▸ Task to complete
For the listing below, output exactly the lines from the line with "- kramdown supports" up to and including the line with "- it seems that", and no other lines.

─── Material provided ───

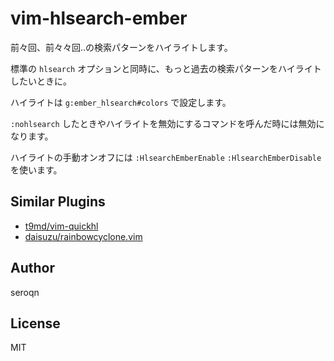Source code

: # vim-hlsearch-ember
前々回、前々々回‥の検索パターンをハイライトします。

標準の `hlsearch` オプションと同時に、もっと過去の検索パターンをハイライトしたいときに。

ハイライトは `g:ember_hlsearch#colors` で設定します。

`:nohlsearch` したときやハイライトを無効にするコマンドを呼んだ時には無効になります。

ハイライトの手動オンオフには `:HlsearchEmberEnable` `:HlsearchEmberDisable` を使います。

## Similar Plugins
- [t9md/vim-quickhl](https://github.com/t9md/vim-quickhl)
- [daisuzu/rainbowcyclone.vim](https://github.com/daisuzu/rainbowcyclone.vim)

## Author
seroqn

## License
MIT
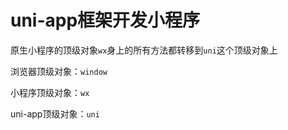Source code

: # uni-app框架开发小程序

原生小程序的顶级对象`wx`身上的所有方法都转移到`uni`这个顶级对象上



浏览器顶级对象：`window`

小程序顶级对象：`wx`

uni-app顶级对象：`uni`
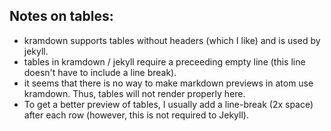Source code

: ## Notes on tables:
- kramdown supports tables without headers (which I like) and is used by jekyll.
- tables in kramdown / jekyll require a preceeding empty line (this line doesn't have to include a line break).
- it seems that there is no way to make markdown previews in atom use kramdown. Thus, tables will not render properly here.
- To get a better preview of tables, I usually add a line-break (2x space) after each row (however, this is not required to Jekyll).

───

▸ Task output
- kramdown supports tables without headers (which I like) and is used by jekyll.
- tables in kramdown / jekyll require a preceeding empty line (this line doesn't have to include a line break).
- it seems that there is no way to make markdown previews in atom use kramdown. Thus, tables will not render properly here.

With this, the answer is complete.